We could place the first tile horizontally, which forces us to place another directly below it and so the empty area is now a $2\times2$ . There are $2$ ways to tile this.
We could place the first tile vertically, so the empty area is now a $3\times2$ . There are $3$ ways to tile this.
So there are $\color{#20A900}{\boxed{5}}$ ways to tile a $4\times2$ area.
In general, the number of ways to tile a $2\times n$ area is the sum of the number of ways to tile a $2\times (n-1)$ area $+$ the number of ways to tile a $2\times (n-2)$ area because we can apply this same process. This is, of course, equivalent to the Fibonacci sequence .
Observe that it is impossible to tile an odd number of vertical $1\times2$ dominoes in a $n\times2$ area such that $n$ is an even number, and also it is impossible to place an even number of vertical $1\times2$ dominoes in a $n\times2$ area such that $n$ is an odd number.
If we have $4\times2$ area to tile, there are 3 general cases according to the observation:
$1.$ Putting 4 vertical dominoes, we have ${4 \choose 4}$ ways to do it.
$2.$ Putting 2 vertical dominoes, there are ${3 \choose 2}$ ways to do it. The other horizontal domino counted as 1 box hence we have 3 boxes to place with the vertical dominoes.
$3.$ Putting 0 vertical dominoes, then there are ${2 \choose 0}$ ways to do it. We have only 2 boxes to place horizontal dominoes as there are zero vertical dominoes.
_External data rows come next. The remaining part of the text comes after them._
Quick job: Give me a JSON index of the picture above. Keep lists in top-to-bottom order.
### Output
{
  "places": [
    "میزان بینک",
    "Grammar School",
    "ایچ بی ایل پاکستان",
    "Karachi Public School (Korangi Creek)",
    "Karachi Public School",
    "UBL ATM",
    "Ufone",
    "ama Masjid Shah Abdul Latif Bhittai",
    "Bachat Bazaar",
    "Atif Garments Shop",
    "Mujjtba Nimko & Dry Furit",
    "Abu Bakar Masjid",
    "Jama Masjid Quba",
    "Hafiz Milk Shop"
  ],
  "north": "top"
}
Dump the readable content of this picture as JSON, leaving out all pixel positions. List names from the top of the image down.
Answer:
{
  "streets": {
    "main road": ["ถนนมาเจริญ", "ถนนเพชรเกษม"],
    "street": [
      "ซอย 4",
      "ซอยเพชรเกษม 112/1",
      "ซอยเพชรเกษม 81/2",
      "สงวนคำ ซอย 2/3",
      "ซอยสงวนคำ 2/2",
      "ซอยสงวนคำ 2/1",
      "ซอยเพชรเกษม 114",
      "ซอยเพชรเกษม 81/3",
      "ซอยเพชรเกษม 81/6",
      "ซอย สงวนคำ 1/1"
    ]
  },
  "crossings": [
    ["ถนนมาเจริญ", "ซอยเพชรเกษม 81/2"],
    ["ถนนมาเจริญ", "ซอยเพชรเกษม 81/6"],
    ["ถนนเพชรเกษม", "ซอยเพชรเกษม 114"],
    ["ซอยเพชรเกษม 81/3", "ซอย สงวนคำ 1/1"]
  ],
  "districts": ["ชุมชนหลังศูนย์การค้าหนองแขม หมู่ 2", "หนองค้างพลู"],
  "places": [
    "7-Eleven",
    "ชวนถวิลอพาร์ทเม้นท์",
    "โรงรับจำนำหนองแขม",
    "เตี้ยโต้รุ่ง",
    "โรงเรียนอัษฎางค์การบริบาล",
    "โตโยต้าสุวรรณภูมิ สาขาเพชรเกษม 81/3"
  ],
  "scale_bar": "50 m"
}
Sum all of the ways, then there are ${4\choose4}+{3\choose2}+{2\choose0}=1+3+1=\boxed{5}$ ways to do it. The general summation we've been looking for many ways $n\times2$ area to be tiled with $1\times2$ dominoes is: $\displaystyle \sum_{i=0}^{\lfloor\frac{n}{2}\rfloor} {{n-i}\choose{n-2i}}$ . For every $n$ it may refer to fibonacci's sequence.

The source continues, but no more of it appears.